(Chart analysis data)
================================
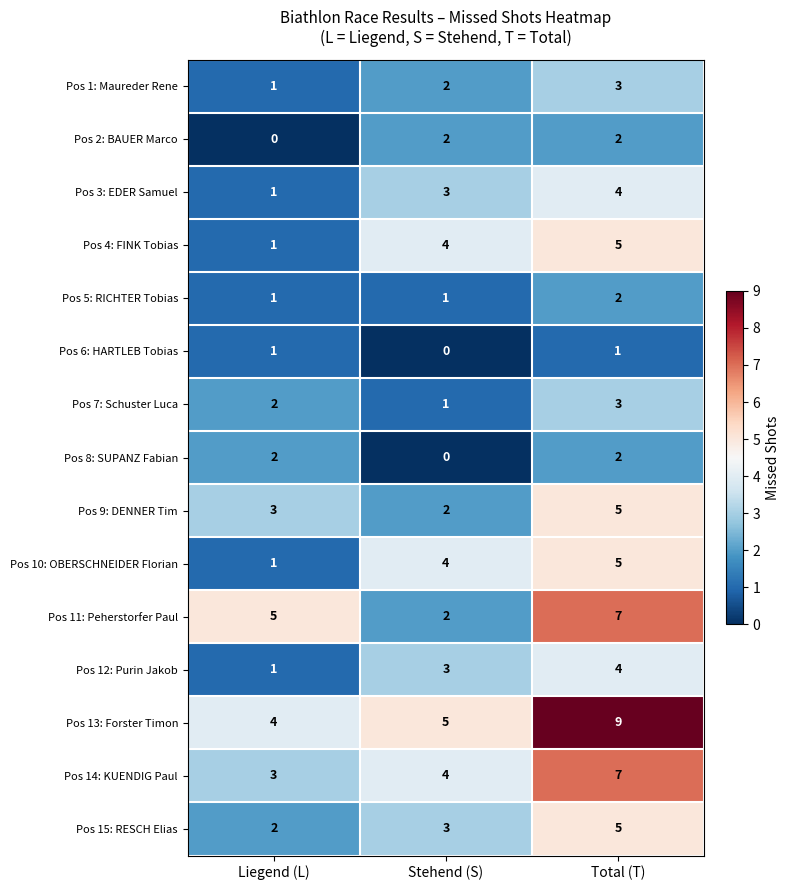

Which series has the largest total across all categories?

Pos 13: Forster Timon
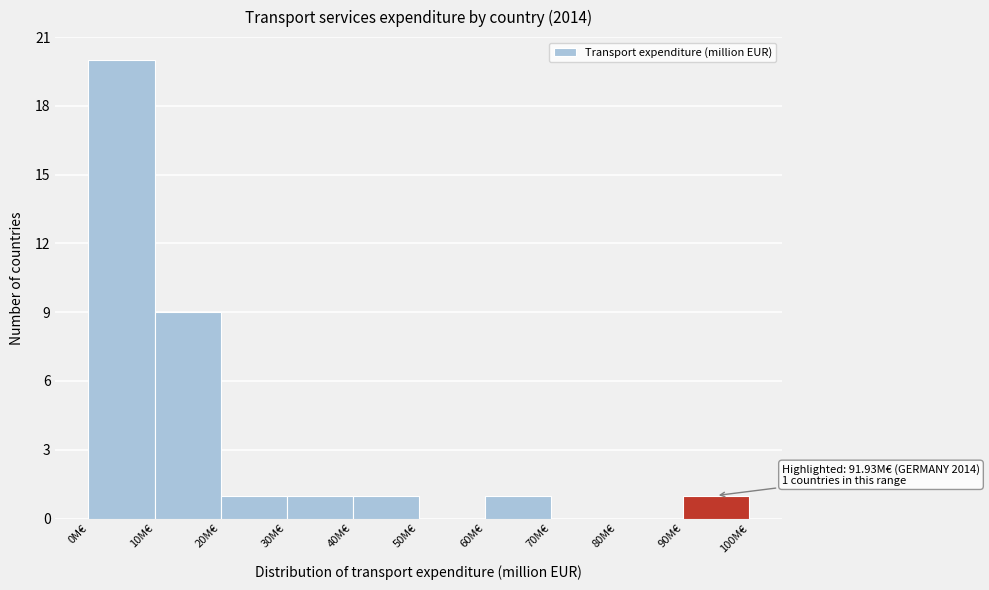

Which range on the x-axis has the tallest bar?

0 to 10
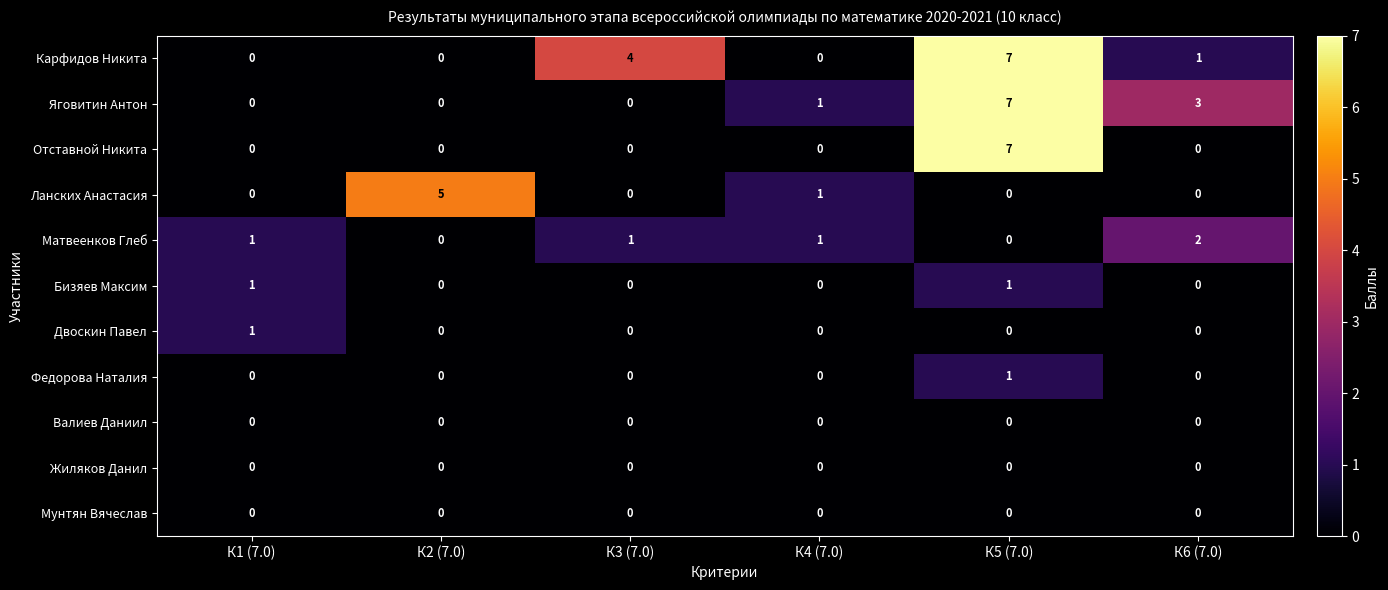

What is the sum of all Ланских Анастасия values?

6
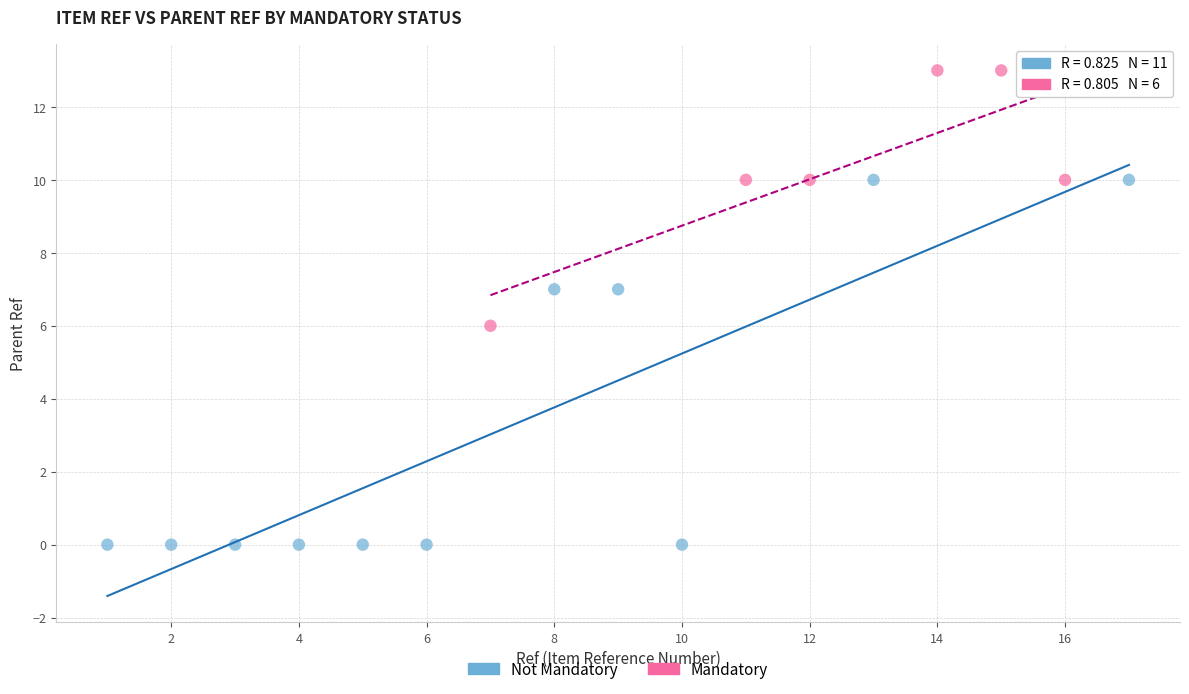

Which series contains the lowest Y value?

Not Mandatory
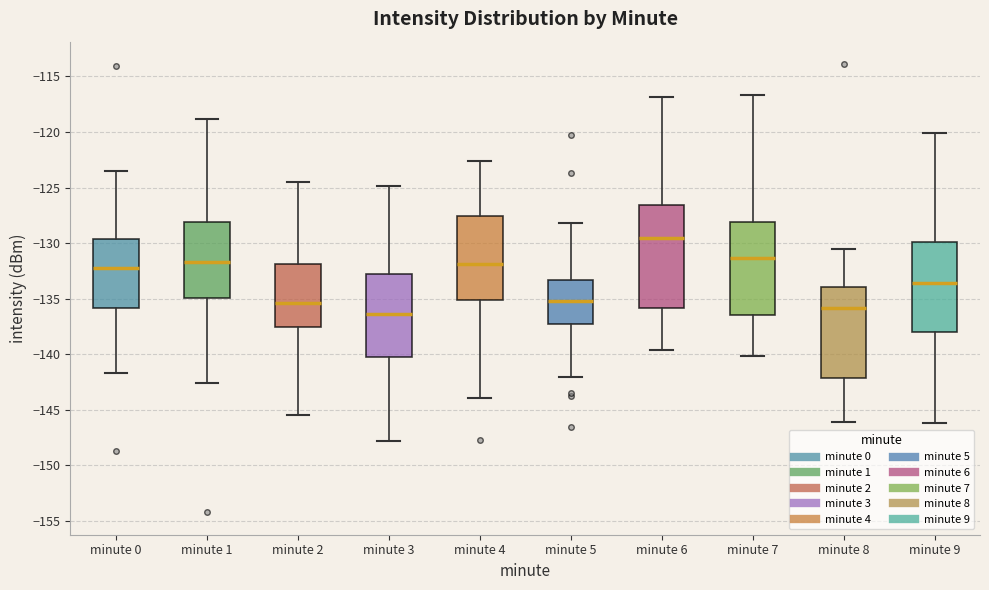

Comparing the boxes themselves (not the whiskers), which one is the tallest?

minute 6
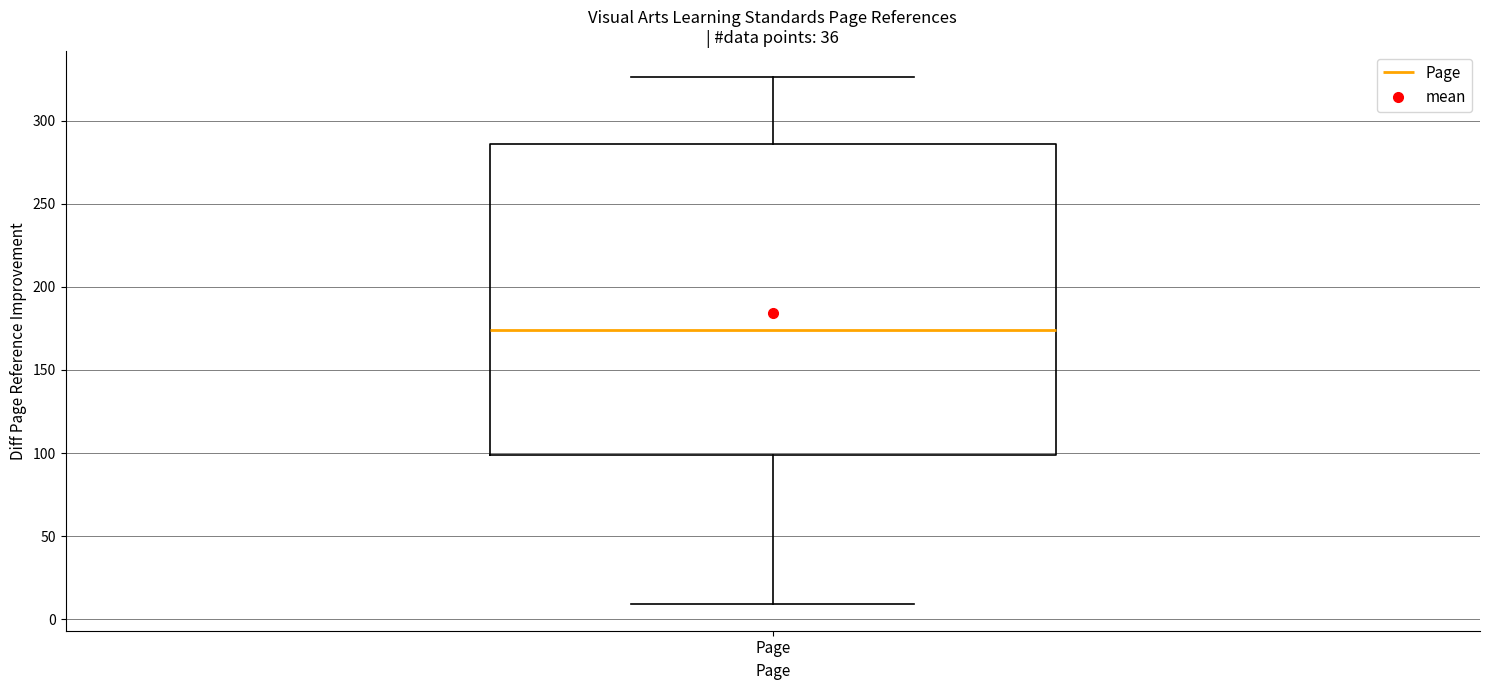

Where does the upper whisker of the box for Page end on the y-axis? The values are not printed on the chart, so give them approximately, as read against the axis.

325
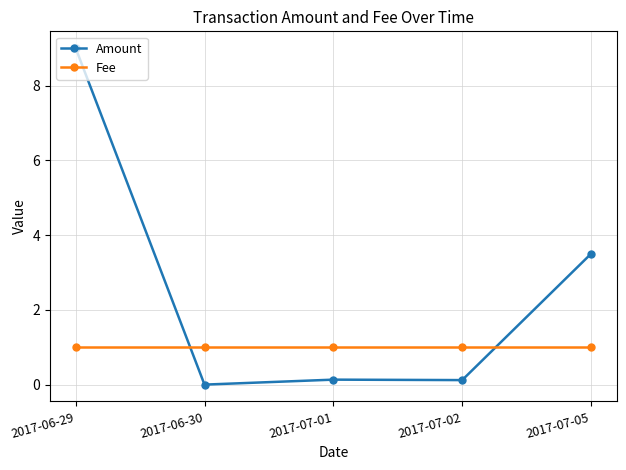

Reading right to left, transcribe all the data shown in this chart.

Amount: 2017-07-05=3.5	2017-07-02=0.1	2017-07-01=0.1	2017-06-30=0.0	2017-06-29=9.0
Fee: 2017-07-05=1.0	2017-07-02=1.0	2017-07-01=1.0	2017-06-30=1.0	2017-06-29=1.0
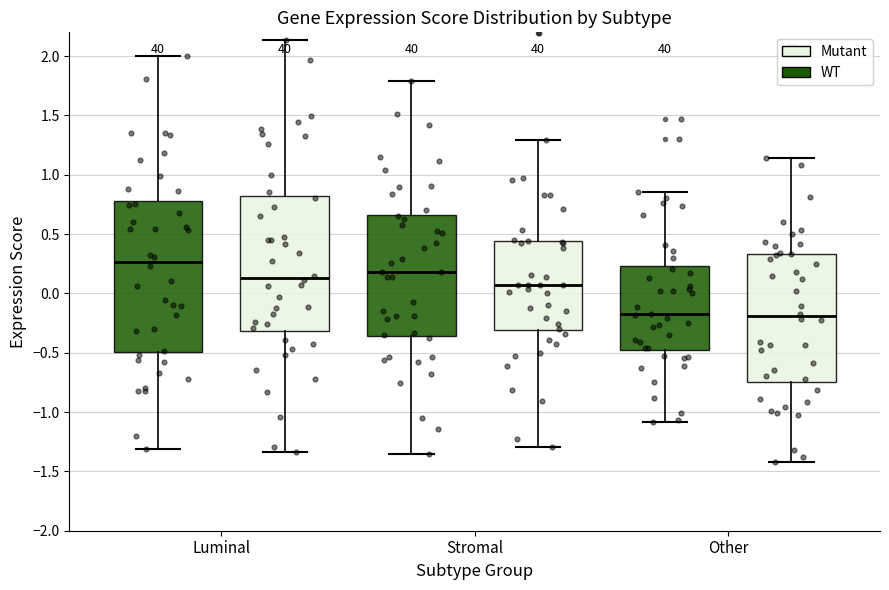

Reading left to right, read every box against the y-axis: the position of its median line, the range the box covers, and the ends of its whiskers. The values are not printed on the chart, so give them approximately, as read against the axis.

Luminal (WT): median 0.25, box -0.50 to 0.80, whiskers -1.30 to 2.00
Luminal (Mutant): median 0.15, box -0.30 to 0.80, whiskers -1.35 to 2.15
Stromal (WT): median 0.20, box -0.35 to 0.65, whiskers -1.35 to 1.80
Stromal (Mutant): median 0.05, box -0.30 to 0.45, whiskers -1.30 to 1.30
Other (WT): median -0.20, box -0.45 to 0.25, whiskers -1.10 to 0.85
Other (Mutant): median -0.20, box -0.75 to 0.35, whiskers -1.40 to 1.15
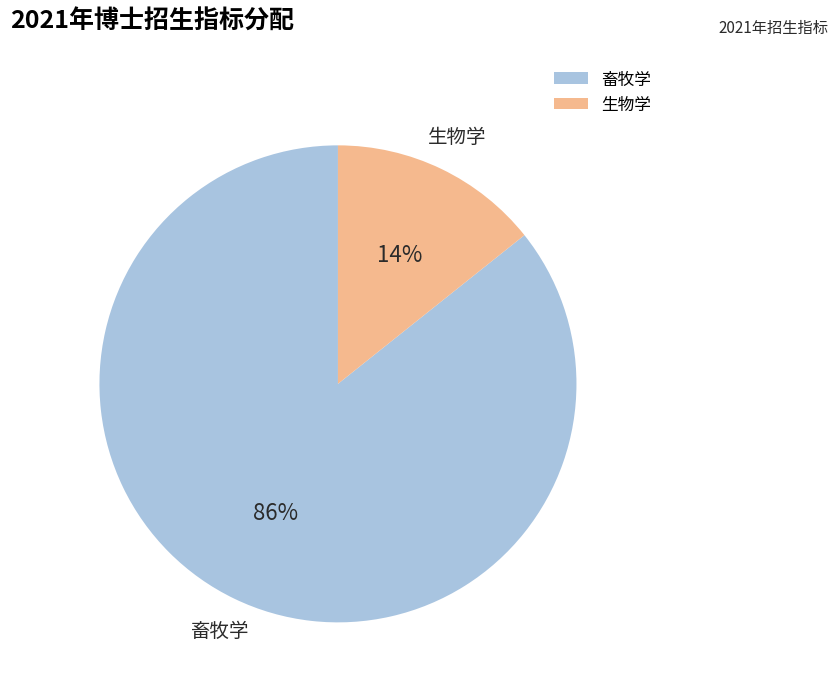

To the nearest percent, what percentage of the pie is 生物学?

14%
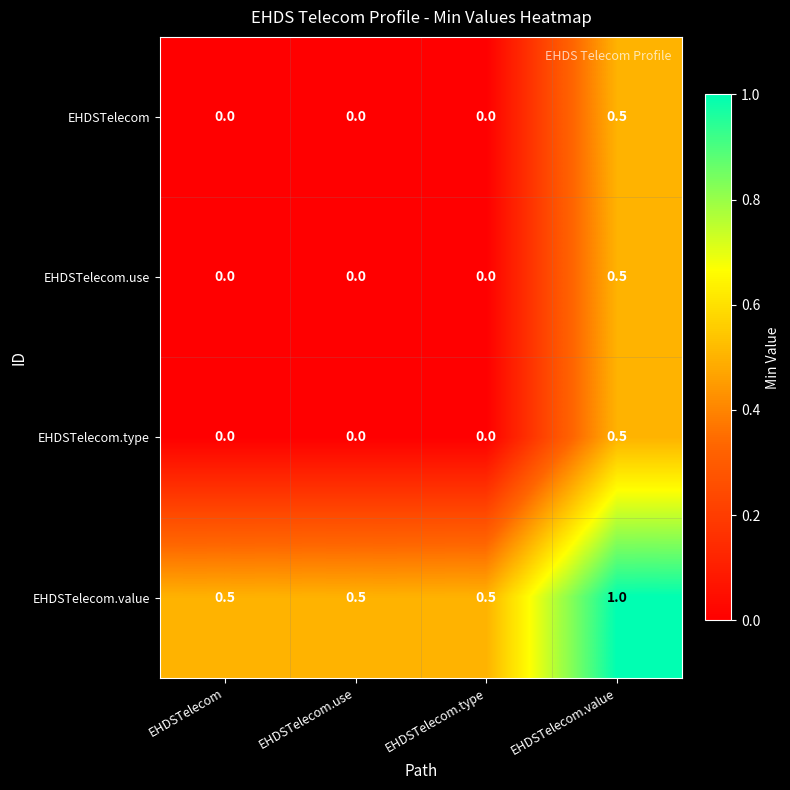

Which series has the largest total across all categories?

EHDSTelecom.value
================================
EXERCISE INSTRUCTIONS —
Rewrite the listing above, changing every "largest total" to "greatest total" and keeping everything else the same. Omit the pictures from your answer.

ANSWER SECTION —
Which series has the greatest total across all categories?

Pos 13: Forster Timon

Which range on the x-axis has the tallest bar?

0 to 10

What is the sum of all Ланских Анастасия values?

6

Which series contains the lowest Y value?

Not Mandatory

Comparing the boxes themselves (not the whiskers), which one is the tallest?

minute 6

Where does the upper whisker of the box for Page end on the y-axis? The values are not printed on the chart, so give them approximately, as read against the axis.

325

Reading right to left, transcribe all the data shown in this chart.

Amount: 2017-07-05=3.5	2017-07-02=0.1	2017-07-01=0.1	2017-06-30=0.0	2017-06-29=9.0
Fee: 2017-07-05=1.0	2017-07-02=1.0	2017-07-01=1.0	2017-06-30=1.0	2017-06-29=1.0

Reading left to right, read every box against the y-axis: the position of its median line, the range the box covers, and the ends of its whiskers. The values are not printed on the chart, so give them approximately, as read against the axis.

Luminal (WT): median 0.25, box -0.50 to 0.80, whiskers -1.30 to 2.00
Luminal (Mutant): median 0.15, box -0.30 to 0.80, whiskers -1.35 to 2.15
Stromal (WT): median 0.20, box -0.35 to 0.65, whiskers -1.35 to 1.80
Stromal (Mutant): median 0.05, box -0.30 to 0.45, whiskers -1.30 to 1.30
Other (WT): median -0.20, box -0.45 to 0.25, whiskers -1.10 to 0.85
Other (Mutant): median -0.20, box -0.75 to 0.35, whiskers -1.40 to 1.15

To the nearest percent, what percentage of the pie is 生物学?

14%

Which series has the greatest total across all categories?

EHDSTelecom.value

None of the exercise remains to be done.